→ WHAT IS NEEDED
Report back every line of the entries that contains "wheel", exactly as written.

→ RECORDS TO USE
*****

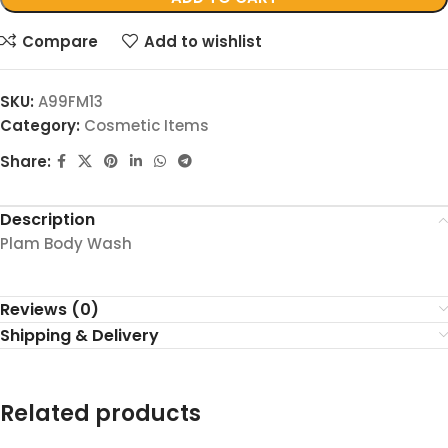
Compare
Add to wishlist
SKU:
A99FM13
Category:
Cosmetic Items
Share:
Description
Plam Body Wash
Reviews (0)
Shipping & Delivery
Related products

*****

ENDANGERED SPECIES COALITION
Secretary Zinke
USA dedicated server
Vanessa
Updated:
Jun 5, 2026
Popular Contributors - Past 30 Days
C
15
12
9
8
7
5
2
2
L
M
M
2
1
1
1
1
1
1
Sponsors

*****

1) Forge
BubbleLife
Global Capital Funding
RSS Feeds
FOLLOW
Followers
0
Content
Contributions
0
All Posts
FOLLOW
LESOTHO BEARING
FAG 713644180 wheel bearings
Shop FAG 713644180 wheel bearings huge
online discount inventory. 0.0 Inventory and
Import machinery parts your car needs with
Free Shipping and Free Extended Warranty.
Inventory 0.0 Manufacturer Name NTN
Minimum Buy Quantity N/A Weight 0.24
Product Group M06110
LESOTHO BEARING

*****

→ EXERCISE OUTPUT
FAG 713644180 wheel bearings
Shop FAG 713644180 wheel bearings huge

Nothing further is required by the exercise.